Tuesday, August 02, 2005

50 Book Challenge #39: Never Let Me Go

Kazuo Ishiguro's latest novel is much like Remains of the Day in that it murmurs gently along the currents of the narrator's memory and only gradually introduces the ugliness of the wider world. Ishiguro's greatest strengths are his smooth writing style and grasp of psychological truth, although I wonder now if any of his other works avoid a focus on bittersweet recollection and miscarried love.

This is not a book that revolves around plot, and although the revelation of the students' true nature comes relatively late in the book it lacks the capacity to shock; like the students themselves, we have been gradually prepared. The characterizations are strong but understated, and it's a testament to Ishiguro's skill that our pity and understanding of the characters overcomes any frustration that might otherwise naturally rise to the surface due to their flat incuriousness or irritating personalities.

It's almost a convention of the genre that clones must rebel against their fates and their oppression by the larger society, but Ishiguro's "donors" do not. Unlike Atwood's recent foray into SF/speculative fiction, this book uses futuristic themes to burrow deeply in search of personal and psychological truths. Whereas Oryx & Crake seemed content to pile hackneyed speculations atop one another with no sense that the ideas themselves were old hat, Never Let Me Go uses a single idea (the humanity of clones) as the basis for an ultimately psychological, not sociological, narrative.

This comparison brings me to the question of how to assess genre fiction which thinks it's not genre fiction (or, more accurately, which its author thinks is not genre fiction). Recently Terry Pratchett criticized J.K. Rowling for her assertion that she didn't know she was writing fantasy. Atwood's latest was called SF by some, but the author herself did not embrace the label.

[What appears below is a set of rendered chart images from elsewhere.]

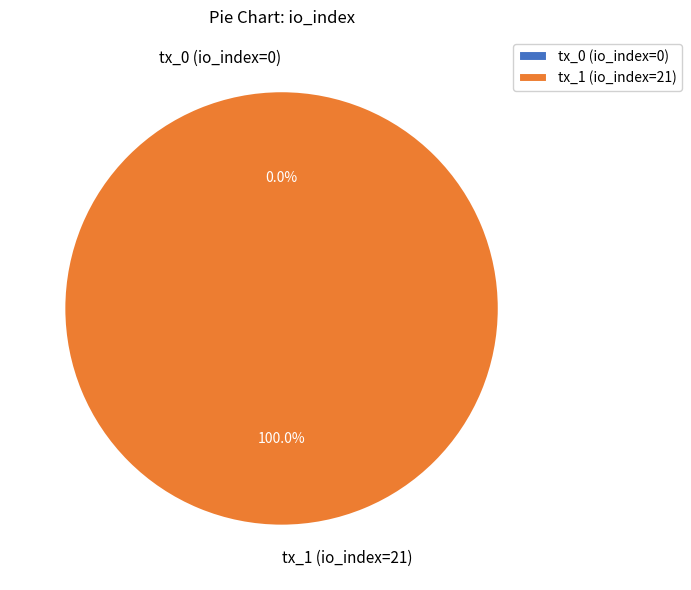

Do tx_0 (io_index=0) and tx_1 (io_index=21) together represent more than half of the pie?

Yes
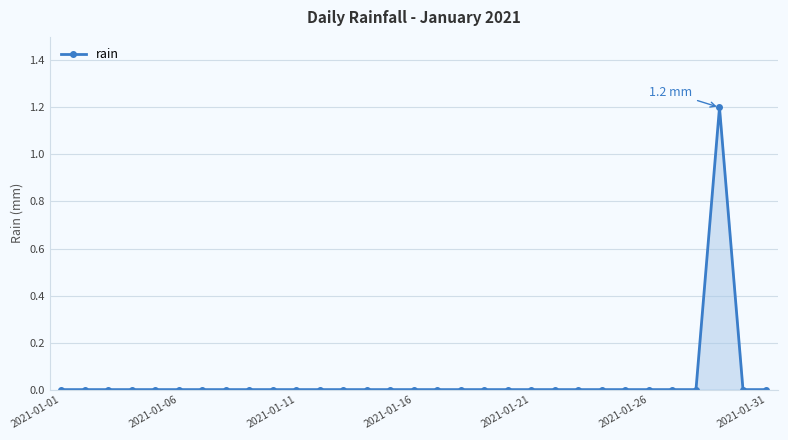

What is the maximum value shown in the chart?

1.2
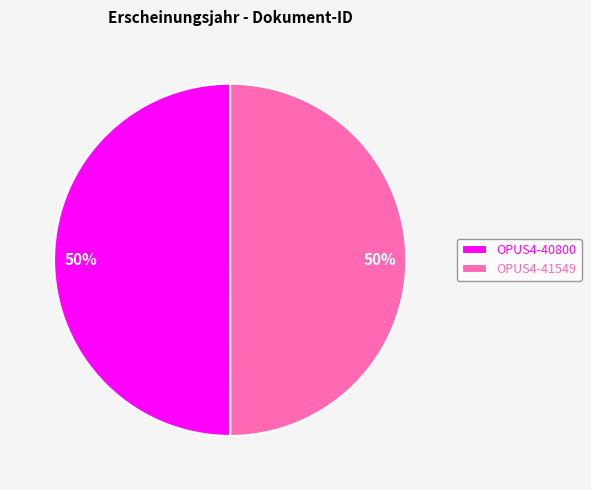

To the nearest percent, what is the average slice percentage?

50%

For a dedicated fan of the science fiction and fantasy genres, it seems obvious that Rowling and Atwood were producing fantasy and SF and that their works can and should be compared to other genre works (although we can also compare them to other types of books; it's relevant to assess Atwood's writing relative to other literary fiction because that's the closest point of comparison in terms of prose style). It simply doesn't follow that "to claim an author's work for your genre, you've got to at least credit the author with knowing basic genre conventions." An author may unintentionally produce a genre work, but unless they've been raised by wolves their inadvertent generation of a pastiche of genre cliches is probably a function of their subconscious absorption of genre themes from the broader culture, or at minimum some form of parallel evolution in which the same end product independently arises from similar source material. The former cannot be called true creativity, and the latter lacks originality and must rely on other strengths as compensation lest it be a vague shadow of an older work. Elegant writing and finely drawn characterization can salvage what would otherwise be an unoriginal genre book and make it an outstanding piece of literary fiction. And Rowling, for example, is not a great writer, technically or stylistically; she lacks creativity and, apparently, sufficiently broad familiarity with children's fiction to even recognize the origins of her own works, but she is saved from obscurity by her surpassing skill with plot and pacing.

All this is just to say that Ishiguro has succeeded in using an old idea as the foundation for a well-written and perceptive book, and that even if it is not good SF (there's not enough speculative content to put it firmly in the SF category anyway), it is a fine novel.